*Source data:*

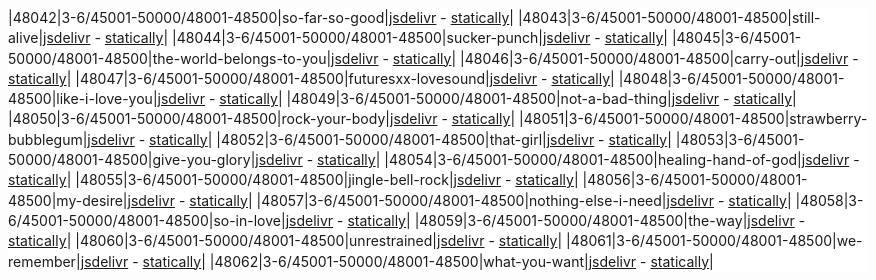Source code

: |48042|3-6/45001-50000/48001-48500|so-far-so-good|[jsdelivr](https://cdn.jsdelivr.net/gh/dbchord/png-c-1110x370_3-6/45001-50000/48001-48500/so-far-so-good.png) - [statically](https://cdn.statically.io/gh/dbchord/png-c-1110x370_3-6/img/45001-50000/48001-48500/so-far-so-good.png)|
|48043|3-6/45001-50000/48001-48500|still-alive|[jsdelivr](https://cdn.jsdelivr.net/gh/dbchord/png-c-1110x370_3-6/45001-50000/48001-48500/still-alive.png) - [statically](https://cdn.statically.io/gh/dbchord/png-c-1110x370_3-6/img/45001-50000/48001-48500/still-alive.png)|
|48044|3-6/45001-50000/48001-48500|sucker-punch|[jsdelivr](https://cdn.jsdelivr.net/gh/dbchord/png-c-1110x370_3-6/45001-50000/48001-48500/sucker-punch.png) - [statically](https://cdn.statically.io/gh/dbchord/png-c-1110x370_3-6/img/45001-50000/48001-48500/sucker-punch.png)|
|48045|3-6/45001-50000/48001-48500|the-world-belongs-to-you|[jsdelivr](https://cdn.jsdelivr.net/gh/dbchord/png-c-1110x370_3-6/45001-50000/48001-48500/the-world-belongs-to-you.png) - [statically](https://cdn.statically.io/gh/dbchord/png-c-1110x370_3-6/img/45001-50000/48001-48500/the-world-belongs-to-you.png)|
|48046|3-6/45001-50000/48001-48500|carry-out|[jsdelivr](https://cdn.jsdelivr.net/gh/dbchord/png-c-1110x370_3-6/45001-50000/48001-48500/carry-out.png) - [statically](https://cdn.statically.io/gh/dbchord/png-c-1110x370_3-6/img/45001-50000/48001-48500/carry-out.png)|
|48047|3-6/45001-50000/48001-48500|futuresxx-lovesound|[jsdelivr](https://cdn.jsdelivr.net/gh/dbchord/png-c-1110x370_3-6/45001-50000/48001-48500/futuresxx-lovesound.png) - [statically](https://cdn.statically.io/gh/dbchord/png-c-1110x370_3-6/img/45001-50000/48001-48500/futuresxx-lovesound.png)|
|48048|3-6/45001-50000/48001-48500|like-i-love-you|[jsdelivr](https://cdn.jsdelivr.net/gh/dbchord/png-c-1110x370_3-6/45001-50000/48001-48500/like-i-love-you.png) - [statically](https://cdn.statically.io/gh/dbchord/png-c-1110x370_3-6/img/45001-50000/48001-48500/like-i-love-you.png)|
|48049|3-6/45001-50000/48001-48500|not-a-bad-thing|[jsdelivr](https://cdn.jsdelivr.net/gh/dbchord/png-c-1110x370_3-6/45001-50000/48001-48500/not-a-bad-thing.png) - [statically](https://cdn.statically.io/gh/dbchord/png-c-1110x370_3-6/img/45001-50000/48001-48500/not-a-bad-thing.png)|
|48050|3-6/45001-50000/48001-48500|rock-your-body|[jsdelivr](https://cdn.jsdelivr.net/gh/dbchord/png-c-1110x370_3-6/45001-50000/48001-48500/rock-your-body.png) - [statically](https://cdn.statically.io/gh/dbchord/png-c-1110x370_3-6/img/45001-50000/48001-48500/rock-your-body.png)|
|48051|3-6/45001-50000/48001-48500|strawberry-bubblegum|[jsdelivr](https://cdn.jsdelivr.net/gh/dbchord/png-c-1110x370_3-6/45001-50000/48001-48500/strawberry-bubblegum.png) - [statically](https://cdn.statically.io/gh/dbchord/png-c-1110x370_3-6/img/45001-50000/48001-48500/strawberry-bubblegum.png)|
|48052|3-6/45001-50000/48001-48500|that-girl|[jsdelivr](https://cdn.jsdelivr.net/gh/dbchord/png-c-1110x370_3-6/45001-50000/48001-48500/that-girl.png) - [statically](https://cdn.statically.io/gh/dbchord/png-c-1110x370_3-6/img/45001-50000/48001-48500/that-girl.png)|
|48053|3-6/45001-50000/48001-48500|give-you-glory|[jsdelivr](https://cdn.jsdelivr.net/gh/dbchord/png-c-1110x370_3-6/45001-50000/48001-48500/give-you-glory.png) - [statically](https://cdn.statically.io/gh/dbchord/png-c-1110x370_3-6/img/45001-50000/48001-48500/give-you-glory.png)|
|48054|3-6/45001-50000/48001-48500|healing-hand-of-god|[jsdelivr](https://cdn.jsdelivr.net/gh/dbchord/png-c-1110x370_3-6/45001-50000/48001-48500/healing-hand-of-god.png) - [statically](https://cdn.statically.io/gh/dbchord/png-c-1110x370_3-6/img/45001-50000/48001-48500/healing-hand-of-god.png)|
|48055|3-6/45001-50000/48001-48500|jingle-bell-rock|[jsdelivr](https://cdn.jsdelivr.net/gh/dbchord/png-c-1110x370_3-6/45001-50000/48001-48500/jingle-bell-rock.png) - [statically](https://cdn.statically.io/gh/dbchord/png-c-1110x370_3-6/img/45001-50000/48001-48500/jingle-bell-rock.png)|
|48056|3-6/45001-50000/48001-48500|my-desire|[jsdelivr](https://cdn.jsdelivr.net/gh/dbchord/png-c-1110x370_3-6/45001-50000/48001-48500/my-desire.png) - [statically](https://cdn.statically.io/gh/dbchord/png-c-1110x370_3-6/img/45001-50000/48001-48500/my-desire.png)|
|48057|3-6/45001-50000/48001-48500|nothing-else-i-need|[jsdelivr](https://cdn.jsdelivr.net/gh/dbchord/png-c-1110x370_3-6/45001-50000/48001-48500/nothing-else-i-need.png) - [statically](https://cdn.statically.io/gh/dbchord/png-c-1110x370_3-6/img/45001-50000/48001-48500/nothing-else-i-need.png)|
|48058|3-6/45001-50000/48001-48500|so-in-love|[jsdelivr](https://cdn.jsdelivr.net/gh/dbchord/png-c-1110x370_3-6/45001-50000/48001-48500/so-in-love.png) - [statically](https://cdn.statically.io/gh/dbchord/png-c-1110x370_3-6/img/45001-50000/48001-48500/so-in-love.png)|
|48059|3-6/45001-50000/48001-48500|the-way|[jsdelivr](https://cdn.jsdelivr.net/gh/dbchord/png-c-1110x370_3-6/45001-50000/48001-48500/the-way.png) - [statically](https://cdn.statically.io/gh/dbchord/png-c-1110x370_3-6/img/45001-50000/48001-48500/the-way.png)|
|48060|3-6/45001-50000/48001-48500|unrestrained|[jsdelivr](https://cdn.jsdelivr.net/gh/dbchord/png-c-1110x370_3-6/45001-50000/48001-48500/unrestrained.png) - [statically](https://cdn.statically.io/gh/dbchord/png-c-1110x370_3-6/img/45001-50000/48001-48500/unrestrained.png)|
|48061|3-6/45001-50000/48001-48500|we-remember|[jsdelivr](https://cdn.jsdelivr.net/gh/dbchord/png-c-1110x370_3-6/45001-50000/48001-48500/we-remember.png) - [statically](https://cdn.statically.io/gh/dbchord/png-c-1110x370_3-6/img/45001-50000/48001-48500/we-remember.png)|
|48062|3-6/45001-50000/48001-48500|what-you-want|[jsdelivr](https://cdn.jsdelivr.net/gh/dbchord/png-c-1110x370_3-6/45001-50000/48001-48500/what-you-want.png) - [statically](https://cdn.statically.io/gh/dbchord/png-c-1110x370_3-6/img/45001-50000/48001-48500/what-you-want.png)|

*Your task:* Locate and copy each line in the records above that contains the string "rock", treating uppercase and lowercase as different.

*Exercise response:*
|48050|3-6/45001-50000/48001-48500|rock-your-body|[jsdelivr](https://cdn.jsdelivr.net/gh/dbchord/png-c-1110x370_3-6/45001-50000/48001-48500/rock-your-body.png) - [statically](https://cdn.statically.io/gh/dbchord/png-c-1110x370_3-6/img/45001-50000/48001-48500/rock-your-body.png)|
|48055|3-6/45001-50000/48001-48500|jingle-bell-rock|[jsdelivr](https://cdn.jsdelivr.net/gh/dbchord/png-c-1110x370_3-6/45001-50000/48001-48500/jingle-bell-rock.png) - [statically](https://cdn.statically.io/gh/dbchord/png-c-1110x370_3-6/img/45001-50000/48001-48500/jingle-bell-rock.png)|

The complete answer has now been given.